É da primeira Paralimpíada que tenho as melhores lembranças, dentre as cinco que disputei. Estava conhecendo aquele mundo, não havia pressão por resultados. Curti muito a vila, a cidade e os Jogos. E ainda levei quatro medalhas para casa”, relembra Clodoaldo.

Além disso, a cerimônia de abertura ainda conta com o Espetáculo Conexões, com a Cia. Circodança, que conta a história de um escritor que só consegue escrever uma carta de poesias quando é inspirado pela música que aciona suas memórias. Dez artistas dividem o palco igualmente com suas diversidades e eficiências.

Programação

Dentre as oficinas do Seminário de Esportes Inclusivos, a de Dança e Circo Inclusivos, no dia 25, ensina elementos da arte circense e da dança, adaptando movimentos para o universo de possibilidades para pessoas com e sem deficiência. Um dos vários workshops, o Treinamento Funcional para Pessoas com Deficiência, também no dia 25, promove um minicurso teórico e prático que prevê ações em busca de ampliar o repertório técnico para o trabalho com pessoas com deficiência em academias e outros espaços de atividades físicas.

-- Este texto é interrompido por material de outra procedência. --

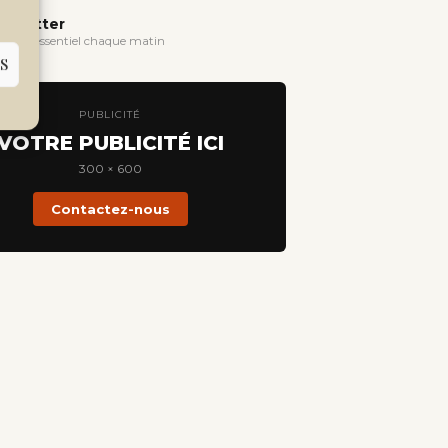
wsletter
evoir l'essentiel chaque matin
S
PUBLICITÉ
VOTRE PUBLICITÉ ICI
300 × 600
Contactez-nous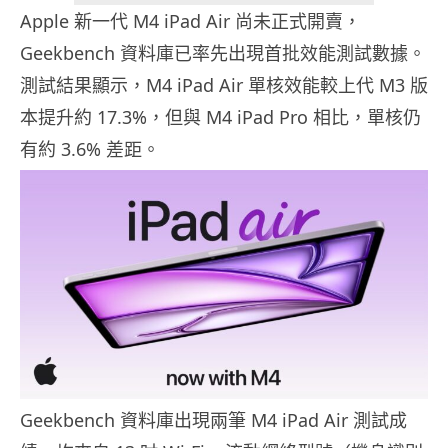
Apple 新一代 M4 iPad Air 尚未正式開賣，
Geekbench 資料庫已率先出現首批效能測試數據。
測試結果顯示，M4 iPad Air 單核效能較上代 M3 版
本提升約 17.3%，但與 M4 iPad Pro 相比，單核仍
有約 3.6% 差距。
Geekbench 資料庫出現兩筆 M4 iPad Air 測試成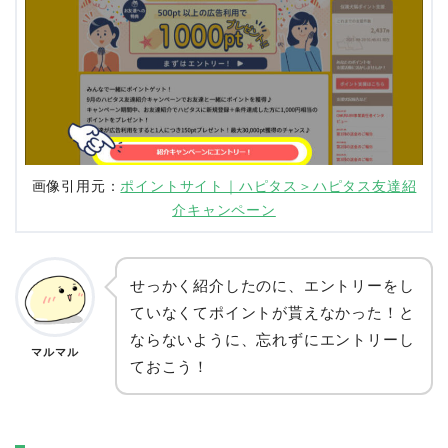
画像引用元：
ポイントサイト｜ハピタス＞ハピタス友達紹
介キャンペーン
せっかく紹介したのに、エントリーをし
ていなくてポイントが貰えなかった！と
ならないように、忘れずにエントリーし
マルマル
ておこう！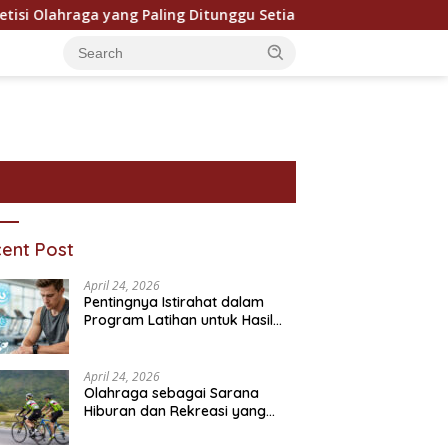
ahraga yang Paling Ditunggu Setiap Tahun oleh Penggemar Du
ent Post
April 24, 2026
Pentingnya Istirahat dalam
Program Latihan untuk Hasil
Maksimal
April 24, 2026
Olahraga sebagai Sarana
Hiburan dan Rekreasi yang
ram Bantuan Sosial dan
Pentingnya Pendidikan
P
Semakin Digemari
ivitasnya
Karakter dalam Kehidupan
T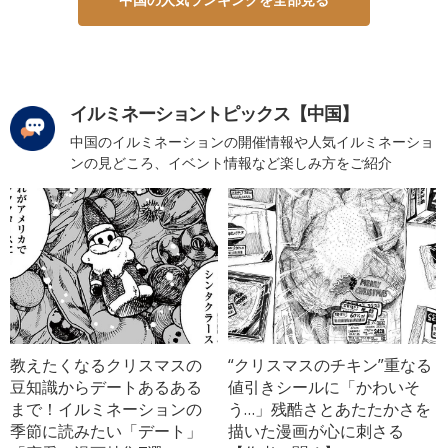
イルミネーショントピックス【中国】
中国のイルミネーションの開催情報や人気イルミネーショ
ンの見どころ、イベント情報など楽しみ方をご紹介
教えたくなるクリスマスの
“クリスマスのチキン”重なる
豆知識からデートあるある
値引きシールに「かわいそ
まで！イルミネーションの
う…」残酷さとあたたかさを
季節に読みたい「デート」
描いた漫画が心に刺さる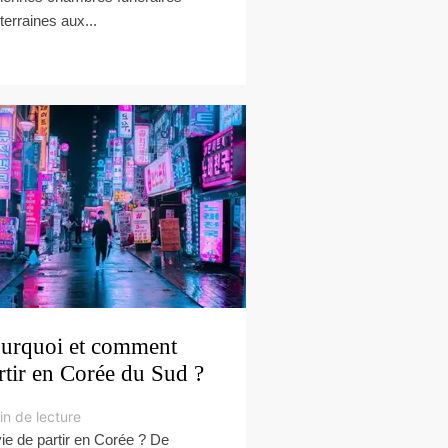
terraines aux...
urquoi et comment
rtir en Corée du Sud ?
in de lecture
ie de partir en Corée ? De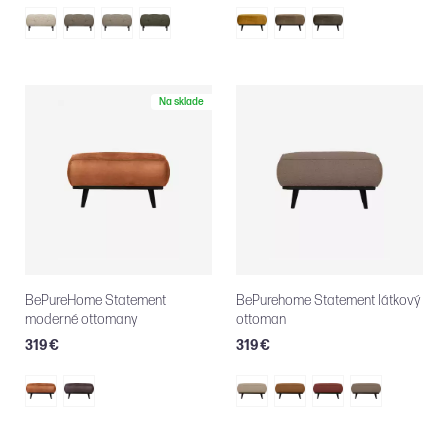
Na sklade
BePureHome Statement
BePurehome Statement látkový
moderné ottomany
ottoman
319 €
319 €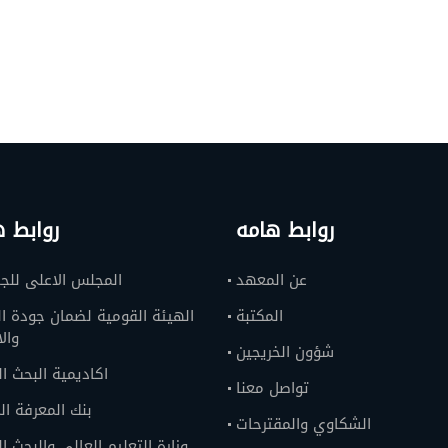
روابط هامه
روابط ه
عن المعهد
المجلس الاعلى للج
المكتبة
الهيئة القومية لضمان جودة ال
وال
شؤون الخريجين
اكاديمية البحث ا
تواصل معنا
بنك المعرفة ا
الشكاوي والمقترحات
وزارة التعليم العالى والبحث ا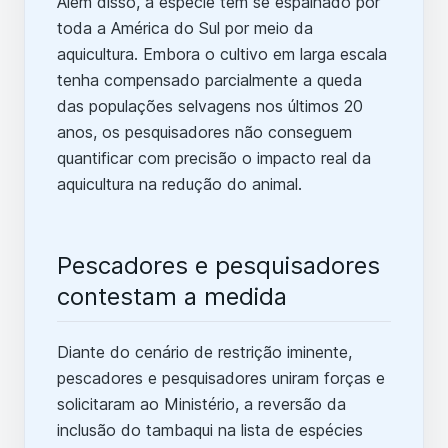
Além disso, a espécie tem se espalhado por
toda a América do Sul por meio da
aquicultura. Embora o cultivo em larga escala
tenha compensado parcialmente a queda
das populações selvagens nos últimos 20
anos, os pesquisadores não conseguem
quantificar com precisão o impacto real da
aquicultura na redução do animal.
Pescadores e pesquisadores
contestam a medida
Diante do cenário de restrição iminente,
pescadores e pesquisadores uniram forças e
solicitaram ao Ministério, a reversão da
inclusão do tambaqui na lista de espécies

Já o minicurso Jogos e Brincadeiras Através da Tecnologia Assistiva mostra as diversas possibilidades que a tecnologia assistiva oferece para ampliar o leque de habilidades funcionais para pessoas com deficiência.

Ainda há oficinas de Paracanoagem, Basquete sobre Rodas 3x3, Vôlei Sentado, torneio de futsal para surdos, uma palestra que esclarece como é feita a classificação dos níveis de deficiência para manter o equilíbrio dos competidores paralímpicos, e muito mais.

Serviço

O Seminário de Esportes Inclusivos, Participativos e de Lazer ocorre de 24 a 27 de outubro e está com as inscrições abertas. Estudantes e profissionais da área esportiva podem garantir sua vaga por meio do portal sescsp.org.br/prudente.
As matrículas custam R$ 12 (para comerciários com Credencial Plena), R$ 20 (meia) e R$ 40 (inteira), porém, também há atividades gratuitas. No ato da inscrição, o interessado deve selecionar as atividades das quais deseja participar, entre inúmeras oferecidas.